Os discursos proferidos em homenagem ao exemplar homem público Ministro Néri da Silveira ficarão registrados nos anais da Corte.

Consigno as presenças dos Familiares de Sua Excelência, da Senhora Néri da Silveira, Dona Ilse Maria Dresch da Silveira, da Doutora Maria Thereza Dresch da Silveira e Silva, da Doutora Dema Silveira, do Doutor Domingos Sávio Dresch da Silveira, Procurador da República, do Doutor Felipe Néri Dresch da Silveira; a presença dos Ministros Aposentados dessa Corte, Xavier de Albuquerque, Aldir Guimarães Passarinho, Luiz Octavio Pires e Albuquerque Gallotti; das Senhoras dos Ministros, Senhora Evany Moreira Alves, Senhora Eucides Sanches, Senhora Terezinha Sílvia Lavocat Galvão e Senhora Suely Pertence; do Presidente do Tribunal Superior do Trabalho, Ministro Francisco Fausto; do Vice­Presidente do Superior Tribunal de Justiça, Ministro Edson Vidigal; do Advogado-Geral da União, Doutor Gilmar Ferreira Mendes; do Procurador-Geral da União, Doutor Walter do Carmo Barletta; da Doutora Anadyr de Mendonça Rodrigues, Corregedora-Geral da União; da Defensora Pública, Doutora Anne Elisabeth Nunes de Oliveira; dos Ministros do Superior Tribunal de Justiça, Francisco Peçanha Martins, Vicente Leal, Milton Luiz Pereira, Humberto Gomes de Barros, Ari Pargendler, Pedro Accioly, Rui Rosado, José Dantas, Costa Leite, Lauro Leitão; do Ministro Corregedor-Geral da Justiça do Trabalho, Ronaldo José Lopes Leal; da Ministra Maria Cristina Irigoyen Peduzzi; do Ministro Luiz José Guimarães Falcão; do Doutor Hugo Cavalcanti Melo, Presidente da Associação Nacional dos Magistrados da Justiça do Trabalho; do Conselheiro Roldão Joaquim dos Santos, Presidente do Tribunal de Contas do Estado

de Pernambuco; dos Procuradores da República, Haroldo Ferraz da Nóbrega, Raimundo Francisco de Bonis; dos Advogados Pedro Gordilho, Amaury Serralvo, Guilherme Villela, Henrique Ellery, Roberto Caldas e Ronaldo Tolentino; bem como do Presidente da Associação dos Magistrados Brasileiros, Desembargador Cláudio Baldino Maciel.

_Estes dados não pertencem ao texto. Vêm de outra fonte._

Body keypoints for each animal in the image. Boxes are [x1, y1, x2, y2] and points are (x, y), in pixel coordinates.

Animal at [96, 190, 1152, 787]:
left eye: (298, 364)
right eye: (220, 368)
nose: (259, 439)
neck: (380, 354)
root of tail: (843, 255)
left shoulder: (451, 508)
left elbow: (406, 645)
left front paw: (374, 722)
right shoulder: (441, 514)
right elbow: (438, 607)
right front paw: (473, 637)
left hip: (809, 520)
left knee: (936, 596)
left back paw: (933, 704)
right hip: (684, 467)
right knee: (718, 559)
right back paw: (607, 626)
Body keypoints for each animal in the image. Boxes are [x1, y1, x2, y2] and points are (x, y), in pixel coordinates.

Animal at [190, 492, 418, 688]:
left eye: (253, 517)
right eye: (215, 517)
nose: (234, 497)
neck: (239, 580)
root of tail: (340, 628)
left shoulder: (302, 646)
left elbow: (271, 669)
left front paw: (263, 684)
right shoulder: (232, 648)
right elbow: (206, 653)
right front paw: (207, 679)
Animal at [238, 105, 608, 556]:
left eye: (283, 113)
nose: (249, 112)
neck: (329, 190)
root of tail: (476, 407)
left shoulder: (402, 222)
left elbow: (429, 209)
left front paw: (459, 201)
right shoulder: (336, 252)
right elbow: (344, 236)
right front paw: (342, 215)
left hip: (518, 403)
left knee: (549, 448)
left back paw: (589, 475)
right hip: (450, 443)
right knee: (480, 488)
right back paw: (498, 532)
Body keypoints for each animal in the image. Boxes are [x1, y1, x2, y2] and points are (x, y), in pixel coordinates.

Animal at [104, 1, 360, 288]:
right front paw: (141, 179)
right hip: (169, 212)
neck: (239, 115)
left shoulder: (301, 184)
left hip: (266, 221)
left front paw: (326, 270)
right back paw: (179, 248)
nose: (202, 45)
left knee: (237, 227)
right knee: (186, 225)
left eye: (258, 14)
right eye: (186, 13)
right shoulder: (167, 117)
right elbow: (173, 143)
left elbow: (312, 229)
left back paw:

Agradeço a presença das demais Autoridades não referidas, dos Advogados e dos Servidores da Casa.

A gratidão à presença de todos que acorreram a esta homenagem, que se segue a outras, merecidas, ao Ministro Néri da Silveira.

Suspenderemos a Sessão para que possamos cumprimentar os Familiares de Sua Excelência.